Tasks to complete:
1. In the article on Derrick Rose's Team USA play, what share of his 2-point attempts did Rose make in the 10 games he played last season?
2. Repeat the Derrick Rose article word for word from "Rose's Team USA" to "the 2014-15 season.".
3. Write the next part of the article on Derrick Rose's Team USA play, picking up after its final sentence.

Rose's Team USA play helps Bulls

Derrick RoseAP Photo/John Locher

Bulls guard Derrick Rose, the 2011 NBA MVP who missed most of the past two seasons, told reporters after his first practice with USA Basketball that his confidence is "through the roof" -- and that's good news for the Chicago Bulls. Rose's play may not live up to his words, but if he makes Team USA's roster for the FIBA World Cup (Aug. 30-Sept. 14), it could still be a big win for the Bulls as they prepare for the 2014-15 season.

Here's a look at how Rose's play with Team USA would likely benefit coach Tom Thibodeau & Co.

Tentative Rose typical of ACL return

Our last memory of Rose on the court is him struggling through the first 10 games of the 2013-14 season before suffering a torn meniscus on Nov. 22 at Portland. Surgery to repair the meniscus ended Rose's campaign, leaving him with negative wins above replacement player (WARP) by my rating system.

However, in the context of his recovery from the torn ACL that kept him off the court for all of 2012-13, Rose's performance looks much more normal. While my research has shown that players perform only slightly worse the season after suffering an ACL injury, looking at the schedule as a whole doesn't tell the entire story.

Instead, the numbers show that players coming back from ACL injuries are at their worst in their first handful of games on the court before quickly improving back to near normal. This shows up most dramatically in terms of shooting percentage, which was Rose's biggest issue. During his first four seasons, Rose made 48.9 percent of his 2-point attempts. In the 10 games he played last season, he shot just 35.9 percent on 2s.

On average, as the chart at right shows, players coming back from ACL injuries shoot 5.4 percent worse on 2-pointers over their first 10 games than their projection from my SCHOENE projection system, which uses performance over the previous three seasons adjusted for the development of similar players at the same age. They shoot about as well as expected from beyond the arc, which is also consistent with Rose, who made a career-best 34 percent of his 3-pointers in 2013-14.

Saved entries
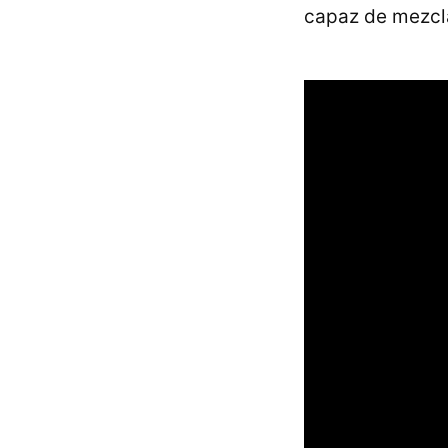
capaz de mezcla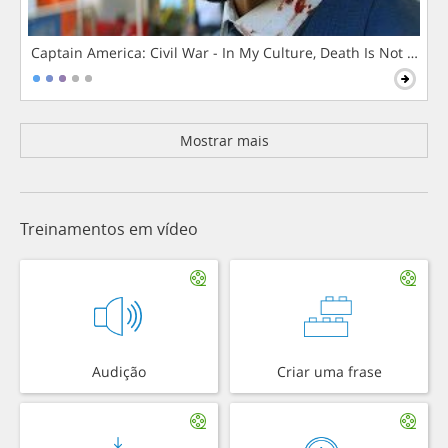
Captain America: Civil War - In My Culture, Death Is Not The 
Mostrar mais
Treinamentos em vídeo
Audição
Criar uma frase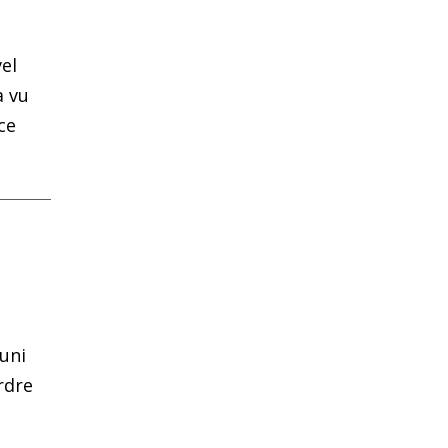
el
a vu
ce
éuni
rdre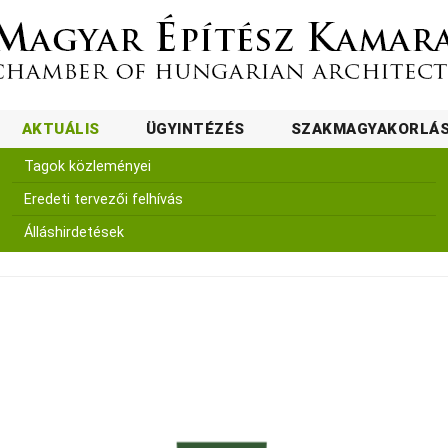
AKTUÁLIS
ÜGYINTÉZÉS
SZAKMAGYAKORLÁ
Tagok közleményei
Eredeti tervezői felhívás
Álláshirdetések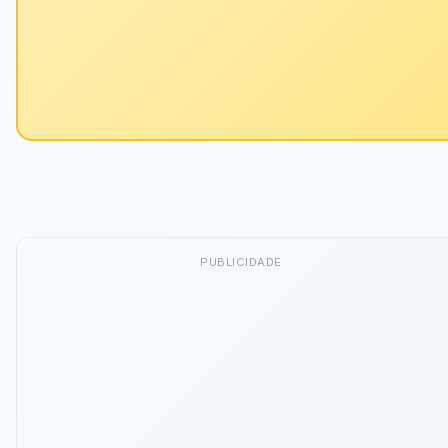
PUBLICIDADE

Results of the exercise:
1. He made 35.9 percent of his 2-point attempts.

2.
Rose's Team USA play helps Bulls

Derrick RoseAP Photo/John Locher

Bulls guard Derrick Rose, the 2011 NBA MVP who missed most of the past two seasons, told reporters after his first practice with USA Basketball that his confidence is "through the roof" -- and that's good news for the Chicago Bulls. Rose's play may not live up to his words, but if he makes Team USA's roster for the FIBA World Cup (Aug. 30-Sept. 14), it could still be a big win for the Bulls as they prepare for the 2014-15 season.

3.
Improvement comes quickly for post-ACL players. While they still shoot much worse than expected on 2-pointers over their next 10 games, from games 21 to 30 they're just 1.6 percent worse than expected. And by games 31 to 40, they actually surpass their season projections.

Rose isn't the only player who has returned from an ACL looking rusty. Ricky Rubio of the Minnesota Timberwolves, never an accurate shooter under the best of circumstances, shot 22.2 percent from the field in his first 10 games back during 2012-13. Iman Shumpert of the New York Knicks made less than 30 percent of his 2-point attempts during his first 10 games back the same season. The difference was that those players had another 30-plus games to improve their final stat lines, a luxury Rose never got because of his meniscus injury.

Shaking off the rust for Team USA

Few players opt for the slower-healing meniscus repair that Rose underwent, choosing instead the meniscectomy that gets them back on the court faster at a possible long-term cost, so it's difficult to perform the same kind of study of performance after the injury. A look at the most similar cases, including Russell Westbrook of the Oklahoma City Thunder, suggests a similar adjustment period.

Westbrook, who had a second surgery to remove a stitch that came loose in his knee during training camp, shot 41.5 percent on 2-point attempts during his first 10 games back in the lineup last season. He made 46.9 percent of his 2s over the next 10 games and finished 2013-14 shooting 48.2 percent inside the arc, tied for the best mark of his career.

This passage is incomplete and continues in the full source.